→ Consigne: Recopiez à l'identique, dans la critique de Bad Genius ci-dessous, tout le passage allant de « Bad Genius : Tromperie » jusqu'à « depuis le 4 mai ? » inclus.

---------- Texte fourni ----------

Bad Genius : Tromperie orchestrale

Cette (presque) fin d’année scolaire se clôt actuellement par nombre d’examens et de dossiers de tous types pour les lycéens ainsi que pour les étudiants. Période stressante, somme toute. Pourtant, il y a bien une chose qui ne changera pas, une chose sur laquelle l’on peut compter lors de telles périodes pour se détendre : le cinéma. Alors, que dites-vous de prendre une petite pause pour visionner Bad Genius, long métrage thaïlandais disponible sur FilmoTV depuis le 4 mai ? 

Bad Genius est un long métrage qui a cartonné dans son pays d’origine à sa sortie, en 2017. Film réalisé par Nattawut Poonpiriya, cette comédie policière a été nommée deux fois aux Asian Film Awards, et s’avère être à l’origine d’une adaptation de série. Mais de quoi parle ce fameux film thaïlandais ? Fin du suspense, pour une œuvre qui n’en manque pas. Comme dans de nombreux pays asiatiques, Bad Genius met en avant certaines problématiques propres aux pays asiatiques, dont les inégalités et l’excellence. Seulement, l’œuvre se déroule ici dans une école de choix qu’intègre Lynn, petit génie des mathématiques, jeune adolescente boursière et pleine d’ambition. Lynn se fait deux amis, bien plus riches qu’elle mais aussi moins aptes à réussir les examens. Victime de son intelligence, la voilà réclamée par les autres étudiants pour les former à la tricherie, en échange de rémunération. Le dilemme ne durera pas, surtout quand l’excellence ne suffit plus.

Quand l’intelligence d’une seule personne est au service de tous, mais de manière plutôt immorale et déloyale. Bad Genius est selon nous un coup de maître, et ce pour plusieurs raisons. Le film n’est pas manichéen, et dieu sait qu’il aurait pu l’être au vu du synopsis, mais nous reviendrons bien assez rapidement sur ce point. Ce qui nous plait et nous captive, c’est certainement le choix du sujet : la vie de lycéens, mais plus précisément la période angoissante et ingérable qu’est celle des examens, peu souvent illustrée dans les films, ou de manière peu réaliste et avantageuse pour les adolescents. Les scènes de ces moments peu agréables et de triche deviennent des prétextes à transformer ces séquences en scènes de films d’action, films policiers : chaque mouvement de crayon de papier, de regard en coin ou de souffle est accompagné par le tempo d’une musique digne d’une scène dans laquelle une bombe menacerait d’exploser. L’un des mots clefs serait certainement la musicalité. Lynn fait d’ailleurs des mélodies et touches de piano des moyens mnémotechniques pour mémoriser les réponses. La triche devient une œuvre musicale qui se joue sur le bout des doigts pour elle et ses disciples (tricheurs), tous en harmonie.

---------- Informations sources ----------

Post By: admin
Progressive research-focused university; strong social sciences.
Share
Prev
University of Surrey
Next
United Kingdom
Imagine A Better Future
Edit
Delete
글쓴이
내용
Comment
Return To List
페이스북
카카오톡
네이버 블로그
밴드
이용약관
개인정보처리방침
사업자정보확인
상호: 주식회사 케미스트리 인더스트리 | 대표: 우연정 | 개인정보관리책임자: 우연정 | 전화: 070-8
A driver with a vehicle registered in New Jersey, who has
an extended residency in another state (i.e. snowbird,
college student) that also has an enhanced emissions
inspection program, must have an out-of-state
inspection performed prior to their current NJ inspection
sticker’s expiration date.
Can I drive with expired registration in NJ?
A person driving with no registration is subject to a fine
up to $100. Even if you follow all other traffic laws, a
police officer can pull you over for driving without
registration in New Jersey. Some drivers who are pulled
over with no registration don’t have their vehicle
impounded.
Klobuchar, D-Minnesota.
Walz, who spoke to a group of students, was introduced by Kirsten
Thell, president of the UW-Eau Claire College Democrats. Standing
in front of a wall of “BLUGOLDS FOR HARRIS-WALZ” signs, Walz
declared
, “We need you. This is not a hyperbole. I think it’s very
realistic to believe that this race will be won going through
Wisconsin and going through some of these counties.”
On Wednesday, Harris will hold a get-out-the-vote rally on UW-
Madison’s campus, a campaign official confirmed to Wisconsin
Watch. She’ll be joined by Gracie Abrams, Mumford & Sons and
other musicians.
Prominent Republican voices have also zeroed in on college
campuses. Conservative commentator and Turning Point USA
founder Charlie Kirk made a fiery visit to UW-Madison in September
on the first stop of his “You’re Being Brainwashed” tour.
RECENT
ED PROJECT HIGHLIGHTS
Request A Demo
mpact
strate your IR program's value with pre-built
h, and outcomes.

----------

→ Réponse:
Bad Genius : Tromperie orchestrale

Cette (presque) fin d’année scolaire se clôt actuellement par nombre d’examens et de dossiers de tous types pour les lycéens ainsi que pour les étudiants. Période stressante, somme toute. Pourtant, il y a bien une chose qui ne changera pas, une chose sur laquelle l’on peut compter lors de telles périodes pour se détendre : le cinéma. Alors, que dites-vous de prendre une petite pause pour visionner Bad Genius, long métrage thaïlandais disponible sur FilmoTV depuis le 4 mai ?